═════ ENTRIES PROVIDED

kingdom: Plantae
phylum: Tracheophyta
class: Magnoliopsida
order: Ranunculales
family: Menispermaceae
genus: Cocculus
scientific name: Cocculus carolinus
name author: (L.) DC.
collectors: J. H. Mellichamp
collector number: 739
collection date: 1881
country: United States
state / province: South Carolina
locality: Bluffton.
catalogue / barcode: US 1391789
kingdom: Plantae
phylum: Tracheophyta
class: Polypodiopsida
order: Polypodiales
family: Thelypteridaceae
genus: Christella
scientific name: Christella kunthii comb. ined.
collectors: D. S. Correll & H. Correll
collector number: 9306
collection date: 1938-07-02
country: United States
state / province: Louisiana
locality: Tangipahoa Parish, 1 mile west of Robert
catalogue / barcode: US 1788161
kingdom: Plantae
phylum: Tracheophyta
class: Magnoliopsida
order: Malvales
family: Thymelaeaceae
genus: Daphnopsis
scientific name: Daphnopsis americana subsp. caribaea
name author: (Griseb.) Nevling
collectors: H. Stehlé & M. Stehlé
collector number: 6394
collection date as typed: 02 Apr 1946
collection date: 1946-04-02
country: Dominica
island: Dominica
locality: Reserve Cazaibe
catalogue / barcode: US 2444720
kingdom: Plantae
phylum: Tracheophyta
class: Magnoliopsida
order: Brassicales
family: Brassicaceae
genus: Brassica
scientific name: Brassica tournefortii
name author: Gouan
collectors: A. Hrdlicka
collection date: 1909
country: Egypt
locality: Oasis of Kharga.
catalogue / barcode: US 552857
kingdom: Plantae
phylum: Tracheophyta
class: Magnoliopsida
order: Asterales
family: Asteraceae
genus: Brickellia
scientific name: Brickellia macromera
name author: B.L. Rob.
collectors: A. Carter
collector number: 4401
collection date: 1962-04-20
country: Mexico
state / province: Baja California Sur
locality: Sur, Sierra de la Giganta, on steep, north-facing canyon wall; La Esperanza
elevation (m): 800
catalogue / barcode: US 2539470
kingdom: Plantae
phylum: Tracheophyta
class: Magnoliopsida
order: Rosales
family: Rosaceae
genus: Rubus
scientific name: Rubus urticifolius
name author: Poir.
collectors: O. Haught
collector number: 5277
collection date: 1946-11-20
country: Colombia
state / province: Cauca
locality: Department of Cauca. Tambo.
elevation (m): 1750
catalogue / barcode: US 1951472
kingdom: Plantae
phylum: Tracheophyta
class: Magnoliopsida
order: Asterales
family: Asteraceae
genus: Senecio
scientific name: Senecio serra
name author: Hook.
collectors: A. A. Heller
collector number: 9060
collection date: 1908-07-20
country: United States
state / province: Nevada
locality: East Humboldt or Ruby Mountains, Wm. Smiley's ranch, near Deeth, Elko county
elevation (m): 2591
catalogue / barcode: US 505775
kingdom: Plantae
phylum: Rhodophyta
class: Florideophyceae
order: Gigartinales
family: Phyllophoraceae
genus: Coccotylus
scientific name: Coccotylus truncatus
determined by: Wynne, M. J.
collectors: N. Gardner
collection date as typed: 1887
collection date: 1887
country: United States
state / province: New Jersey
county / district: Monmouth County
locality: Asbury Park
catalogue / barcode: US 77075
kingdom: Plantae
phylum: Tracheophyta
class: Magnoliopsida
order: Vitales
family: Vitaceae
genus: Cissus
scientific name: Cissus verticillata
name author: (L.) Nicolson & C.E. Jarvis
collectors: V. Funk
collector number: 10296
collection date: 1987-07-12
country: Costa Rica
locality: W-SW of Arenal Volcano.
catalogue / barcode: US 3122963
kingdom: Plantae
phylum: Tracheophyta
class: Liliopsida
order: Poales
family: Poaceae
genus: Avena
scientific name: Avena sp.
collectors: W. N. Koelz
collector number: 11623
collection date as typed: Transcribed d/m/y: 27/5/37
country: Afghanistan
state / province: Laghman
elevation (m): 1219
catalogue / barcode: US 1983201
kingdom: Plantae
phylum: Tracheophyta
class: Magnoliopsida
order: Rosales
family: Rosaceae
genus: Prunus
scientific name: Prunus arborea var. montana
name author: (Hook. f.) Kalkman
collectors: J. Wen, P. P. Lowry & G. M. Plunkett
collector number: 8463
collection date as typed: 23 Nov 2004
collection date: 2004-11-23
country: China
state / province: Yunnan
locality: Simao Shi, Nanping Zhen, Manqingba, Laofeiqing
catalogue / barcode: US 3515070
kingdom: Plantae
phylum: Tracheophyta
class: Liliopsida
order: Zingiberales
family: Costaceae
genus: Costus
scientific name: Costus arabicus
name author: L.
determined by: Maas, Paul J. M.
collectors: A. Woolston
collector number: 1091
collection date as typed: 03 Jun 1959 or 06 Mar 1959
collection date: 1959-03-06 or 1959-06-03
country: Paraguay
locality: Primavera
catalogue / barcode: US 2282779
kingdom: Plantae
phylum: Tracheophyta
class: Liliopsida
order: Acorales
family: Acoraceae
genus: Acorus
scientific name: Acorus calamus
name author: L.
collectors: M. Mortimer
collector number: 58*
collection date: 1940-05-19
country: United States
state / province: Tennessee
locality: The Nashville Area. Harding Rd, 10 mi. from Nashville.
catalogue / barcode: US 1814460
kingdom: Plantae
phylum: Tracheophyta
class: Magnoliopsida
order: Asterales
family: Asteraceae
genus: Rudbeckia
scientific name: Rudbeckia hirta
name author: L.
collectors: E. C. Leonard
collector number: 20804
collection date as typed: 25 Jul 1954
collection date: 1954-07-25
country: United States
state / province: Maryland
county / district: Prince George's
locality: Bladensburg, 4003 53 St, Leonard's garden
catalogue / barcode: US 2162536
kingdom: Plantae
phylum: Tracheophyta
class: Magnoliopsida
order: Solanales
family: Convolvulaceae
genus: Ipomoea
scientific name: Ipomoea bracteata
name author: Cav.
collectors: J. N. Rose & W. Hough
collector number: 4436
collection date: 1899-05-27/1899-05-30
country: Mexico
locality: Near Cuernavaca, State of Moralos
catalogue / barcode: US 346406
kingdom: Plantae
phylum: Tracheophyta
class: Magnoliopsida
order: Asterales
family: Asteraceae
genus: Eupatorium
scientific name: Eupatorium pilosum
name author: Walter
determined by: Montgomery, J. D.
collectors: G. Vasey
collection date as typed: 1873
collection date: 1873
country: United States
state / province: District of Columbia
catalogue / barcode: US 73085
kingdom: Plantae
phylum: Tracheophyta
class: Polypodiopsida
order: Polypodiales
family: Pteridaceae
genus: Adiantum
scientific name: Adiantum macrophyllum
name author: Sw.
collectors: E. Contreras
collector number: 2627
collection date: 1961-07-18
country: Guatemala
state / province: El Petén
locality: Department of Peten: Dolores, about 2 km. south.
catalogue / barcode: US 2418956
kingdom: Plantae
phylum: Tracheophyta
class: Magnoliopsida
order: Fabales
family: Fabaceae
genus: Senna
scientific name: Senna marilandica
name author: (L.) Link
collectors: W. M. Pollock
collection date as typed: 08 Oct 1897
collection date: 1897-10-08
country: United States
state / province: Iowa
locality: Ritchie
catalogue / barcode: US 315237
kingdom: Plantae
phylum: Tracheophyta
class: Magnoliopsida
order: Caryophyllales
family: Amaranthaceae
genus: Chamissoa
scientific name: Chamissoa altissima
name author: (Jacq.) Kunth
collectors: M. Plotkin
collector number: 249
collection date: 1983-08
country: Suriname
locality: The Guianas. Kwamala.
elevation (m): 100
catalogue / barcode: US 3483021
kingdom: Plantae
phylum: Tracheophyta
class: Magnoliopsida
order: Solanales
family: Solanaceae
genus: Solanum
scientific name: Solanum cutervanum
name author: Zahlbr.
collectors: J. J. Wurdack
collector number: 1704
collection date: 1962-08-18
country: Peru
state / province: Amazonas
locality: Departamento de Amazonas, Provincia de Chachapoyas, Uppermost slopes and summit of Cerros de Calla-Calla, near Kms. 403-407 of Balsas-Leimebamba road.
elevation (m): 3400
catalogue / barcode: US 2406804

══════════

- **WRITTEN REQUEST**
Retype the data word for word, starting at the line that contains "scientific name: Senna marilandica" and continuing through the last line of the data.

- **COMPLETED TASK**
scientific name: Senna marilandica
name author: (L.) Link
collectors: W. M. Pollock
collection date as typed: 08 Oct 1897
collection date: 1897-10-08
country: United States
state / province: Iowa
locality: Ritchie
catalogue / barcode: US 315237
kingdom: Plantae
phylum: Tracheophyta
class: Magnoliopsida
order: Caryophyllales
family: Amaranthaceae
genus: Chamissoa
scientific name: Chamissoa altissima
name author: (Jacq.) Kunth
collectors: M. Plotkin
collector number: 249
collection date: 1983-08
country: Suriname
locality: The Guianas. Kwamala.
elevation (m): 100
catalogue / barcode: US 3483021
kingdom: Plantae
phylum: Tracheophyta
class: Magnoliopsida
order: Solanales
family: Solanaceae
genus: Solanum
scientific name: Solanum cutervanum
name author: Zahlbr.
collectors: J. J. Wurdack
collector number: 1704
collection date: 1962-08-18
country: Peru
state / province: Amazonas
locality: Departamento de Amazonas, Provincia de Chachapoyas, Uppermost slopes and summit of Cerros de Calla-Calla, near Kms. 403-407 of Balsas-Leimebamba road.
elevation (m): 3400
catalogue / barcode: US 2406804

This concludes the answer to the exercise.